But Someone else was writing my ticket. I became a Christian, and, much to my mother’s dismay, I got a degree in religion, and went on to seminary. I became a church planter and a pastor, neither of which could be described as financially stable or lucrative.

When we follow Christ, the Lord leads us into adventures we could never have imagined before we met Him. Sometimes those adventures don’t make a great deal of sense to us, or to the people around us, at the time.

For example, remember the story in Luke 5 of the great catch of fish? Jesus told Peter “Put out into the deep and let down your nets for a catch” (Luke 5:4).
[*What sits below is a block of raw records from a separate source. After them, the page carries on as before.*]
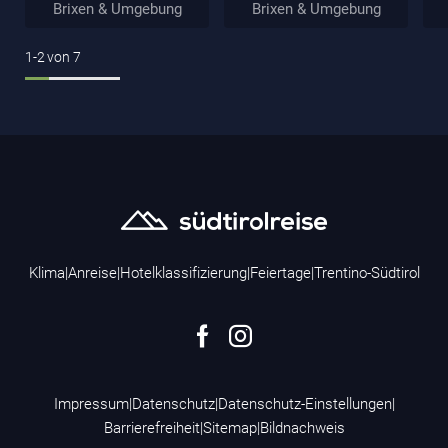
Brixen & Umgebung
Brixen & Umgebung
1-2
von
7
Klima
|
Anreise
|
Hotelklassifizierung
|
Feiertage
|
Trentino-Südtirol
Impressum
|
Datenschutz
|
Datenschutz-Einstellungen
|
Barrierefreiheit
|
Sitemap
|
Bildnachweis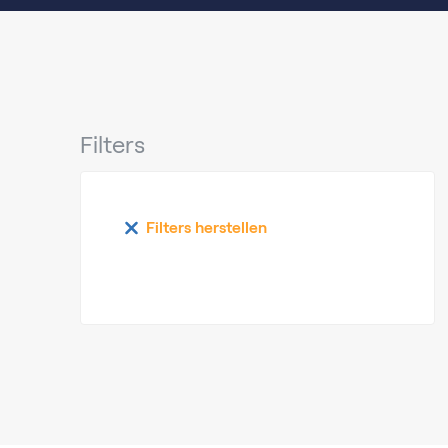
Filters
Filters herstellen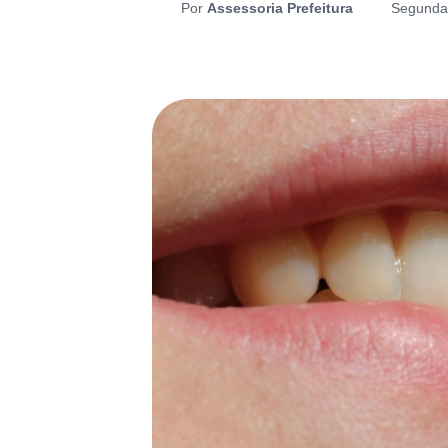
Por
Assessoria Prefeitura
Segunda-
Peter and his partners had been up all night fishing. Despite their skills as professional fishermen, they came back to shore empty-handed. They beached their boats and began the tedious task of washing, repairing, drying, and folding the huge dragnets that were the tools of their trade.

So when Jesus, a carpenter by trade, told them to “put out into the deep,” it really made no sense. But, out of respect for Christ, Peter said, “Master, we toiled all night and took nothing! But at your word I will let down the nets” (v. 5).

Well, you know the rest. It was the largest catch of fish anyone had ever seen. It was a net-tearing, boat-sinking, mind-blowing, paradigm-shifting catch of fish. Turns out that Jesus, who made the water, the fish, and the fishermen, had a plan that included more than business as usual.

I love the Savior, and admire His sense of adventure. When He says, “put out into the deep,” He’s got something special planned.